Start of Supplied text

I guess the Rhapsody framework gave the original developer an OS-independent framework to build a statechart and event handling system to implement the required functionality. The originally prototyped on Windows using Rhapsody animations, then done on a DSK6713 (Phase 1), and finally migrated to a custom board that we are using now (Phase 2). As they were replicating a system with known behavior and known interfaces (rewrite of a legacy assembly language code base for a 16-bit chip), it probably helped with rapid prototyping. It definitely had a steep learning curve for me trying to understand the different types of statechart classes and synchronous vs asynchronous events. Also their board implementation had a mechanism where the MCU on the board could trigger a hardware interrupt on the DSP, but they hadn't implemented it in DSP software. It took me while to figure out that the HWI enable function needed to be in main()* and main() was actually in the Rhapsody OXF libraries so I had to modify them and rebuild. My main thread was started in "timain()" which was called by the library main.
As far as networking vs. standalone. The Rhapsody installation is network licensed so it needs to be on a networked machine. While CCSv3.3 won't run on that machine, the command line compiler tools work with the Rhapsody generated Makefile. I can then sneakernet it over via CD-RW/DVD-RW (we can't use USB sticks here) for JTAG or Flash programming. What I want to do is consolidate stand alone machines rather than maintaining a 32-bit machine with CCSv3 and a 64-bit machine with CCSv5.

End of Supplied text
Start of Information given

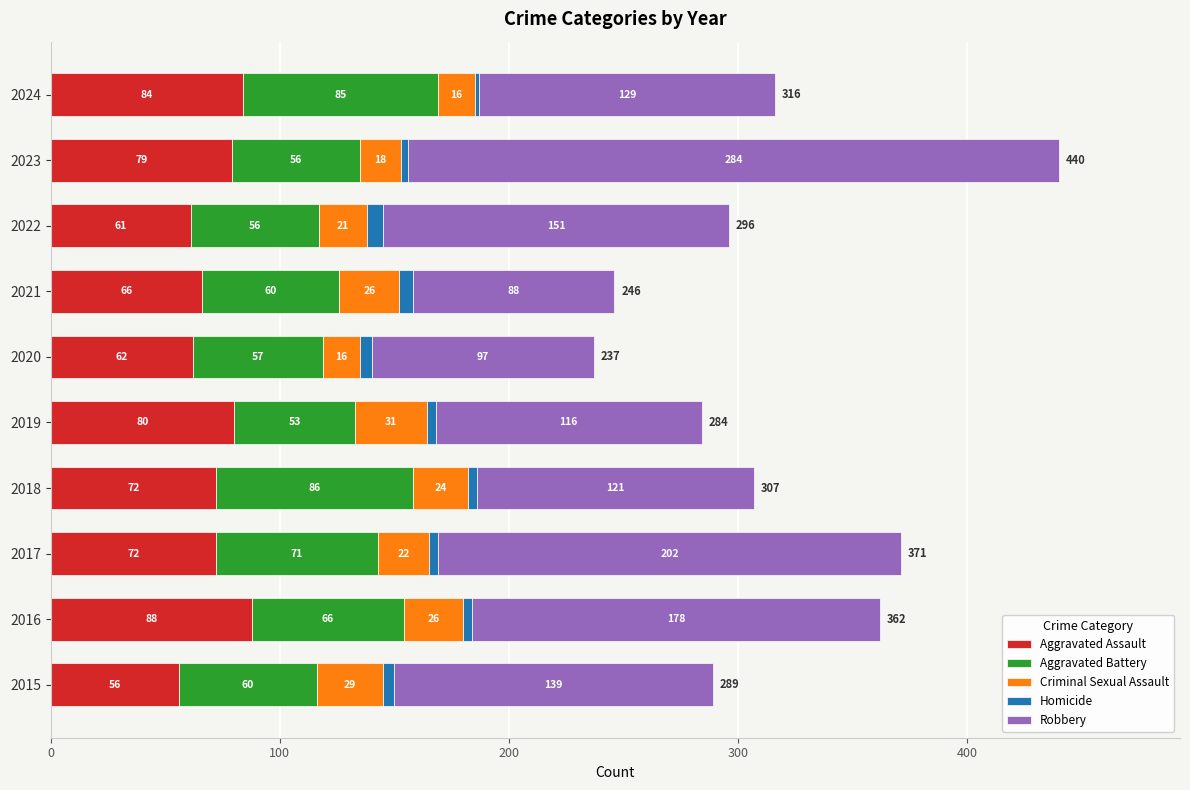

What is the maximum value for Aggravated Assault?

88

End of Information given
Start of Information given

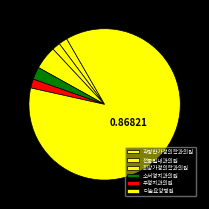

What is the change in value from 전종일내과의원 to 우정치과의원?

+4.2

End of Information given

_Activity A_:
According to the Rhapsody forum post, in which function was the main thread started?
_Activity B_:
Turn the paragraph of the Rhapsody forum post that begins "As far as networking vs. standalone" into a short bulleted list that keeps its main facts.
_Activity C_:
Write what comes next in the Rhapsody forum post, starting after its final sentence.
The listing has no connection to the Rhapsody forum post.

_Answer space A_:
The main thread was started in "timain()", which the library main called.

_Answer space B_:
- Rhapsody is network licensed, so it has to be on a networked machine.
- CCSv3.3 won't run on that machine, but the command line compiler tools work with the Makefile that Rhapsody generates.
- Builds are carried over on CD-RW/DVD-RW (USB sticks aren't allowed) for JTAG or Flash programming.
- The goal is to consolidate standalone machines instead of maintaining a 32-bit machine with CCSv3 and a 64-bit machine with CCSv5.

_Answer space C_:
We misplaced our JTAG header so I can't debug the setup at the moment. I can only program flash via serial port. But are there strategic locations I can/should add debugging info to find this runtime error once I get a new header (main, primary task thread, user init)?
Is there anything I can examine in the generated *.cmd file. I noticed that there are differences between the generated .cmd files from each BIOS version. Also our .tcf calls utils.loadPlatform("ti.platforms.generic", params); In the bios folder for 5.32.04 there are multiple files in the packages/ti/.../generic folder including the Platform.tcp. But on 5.33 and later there's only the tcp file. Is that significant?
*=Is this correct? HWI enables should be in main() (called after BIOS_init() and before BIOS_start())? It wouldn't work if I called it in timain() or the user init function. It works now but is there a better way.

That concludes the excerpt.